- Born: Joseph Alphonse Marie Colruyt 2 August 1928 Uccle, Belgium
- Died: 6 October 1994 (aged 66) Puget-Théniers, France
- Occupation: Businessman;
- Known for: CEO/Chairman of Colruyt (1958–1994)
- Children: Jef Colruyt
- Parents: Franz Colruyt (father); Adeline Moens (mother);

= Jo Colruyt =

Belgian businessman (1928–1994)

Joseph Alphonse Marie Colruyt (2 August 1928 – 6 October 1994) was a Belgian businessman. He was the son of Franz Colruyt, founder of the Colruyt company. Under his leadership, the company began the Colruyt retail chain known for its "lowest price" strategy. He was CEO from 1958 to 1994.

==Career==
When Colruyt took over the company from his father Franz in 1958, the company was a dry food wholesaler. As it became more expensive to deliver small-volume orders to smaller stores, he opened the first Cash & Carry (briefly called 'Cash') in Hall in 1964: a self-service formula for independent shop keepers.
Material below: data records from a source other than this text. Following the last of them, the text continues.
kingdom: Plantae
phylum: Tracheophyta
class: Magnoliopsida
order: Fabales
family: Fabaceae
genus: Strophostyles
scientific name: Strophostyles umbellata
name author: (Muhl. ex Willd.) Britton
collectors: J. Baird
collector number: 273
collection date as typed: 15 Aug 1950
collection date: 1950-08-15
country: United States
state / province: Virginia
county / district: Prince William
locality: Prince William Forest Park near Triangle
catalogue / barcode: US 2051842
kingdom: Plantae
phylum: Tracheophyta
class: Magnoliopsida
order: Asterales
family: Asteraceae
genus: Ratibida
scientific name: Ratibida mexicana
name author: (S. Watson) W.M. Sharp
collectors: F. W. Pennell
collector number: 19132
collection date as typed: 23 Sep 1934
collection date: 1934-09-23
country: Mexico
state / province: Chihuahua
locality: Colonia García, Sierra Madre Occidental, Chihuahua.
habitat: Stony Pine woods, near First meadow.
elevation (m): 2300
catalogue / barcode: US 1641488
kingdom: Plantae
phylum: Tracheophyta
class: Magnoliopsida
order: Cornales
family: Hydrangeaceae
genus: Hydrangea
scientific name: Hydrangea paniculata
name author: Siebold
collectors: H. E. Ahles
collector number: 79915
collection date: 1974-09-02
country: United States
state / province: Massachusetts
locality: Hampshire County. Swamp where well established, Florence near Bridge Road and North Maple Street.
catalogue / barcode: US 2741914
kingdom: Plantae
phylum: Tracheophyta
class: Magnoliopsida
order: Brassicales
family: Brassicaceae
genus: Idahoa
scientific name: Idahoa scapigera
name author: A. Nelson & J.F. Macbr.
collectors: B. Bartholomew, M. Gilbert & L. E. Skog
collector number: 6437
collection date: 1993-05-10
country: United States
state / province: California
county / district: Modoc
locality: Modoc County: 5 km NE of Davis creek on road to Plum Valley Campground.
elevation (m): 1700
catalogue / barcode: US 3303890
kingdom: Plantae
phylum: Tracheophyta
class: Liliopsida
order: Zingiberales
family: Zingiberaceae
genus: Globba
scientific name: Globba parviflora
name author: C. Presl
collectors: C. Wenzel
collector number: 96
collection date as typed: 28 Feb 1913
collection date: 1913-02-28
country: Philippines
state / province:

In the mid-1960s, Jo Colruyt chose to switch to retail and took over the self-service business Verloo in Ixelles/Elsene and launched his lowest prices policy, offering famous brands 10% cheaper.

This was when the struggle for efficiency, simplicity and economy typical of Colruyt stores began. At the time, the company was nearly broke. In 1976 all stores took the name Colruyt.

===Less successful initiatives===
At the end of the 1970s and into the early 1980s, Colruyt launched various businesses with varying success. Examples include an auto rental agency, selling wooden homes of Finlandia Hus, 'Auto Frit' mobile chip stalls and 'Green Pepper' self-service restaurants. These businesses were suspended in the mid-1980s.

===Turnabout after crisis situation===
In the mid-1980s the Colruyt company was almost bankrupt, competing with newcomer Aldi. From 1988 the company slowly returned to profitability. Activities included the continuation of low prices on about 300 products. In 1987 the company replaced the punched card with price labels and 'full scanning' at the cash register. Replenishment, stock management and orders were automated with bar code scanners.

===Management===
Colruyt introduced a horizontal corporate structure with as few managers as possible. He paid attention to employee participation and viewed training in personnel as important.

==Death==
After over 35 years as the head of the company Jo Colruyt died in 1994. His son Jef Colruyt took over company management.

==Recognition==
In 1992, Jo Colruyt was elected Manager of the Year by the magazine Trends.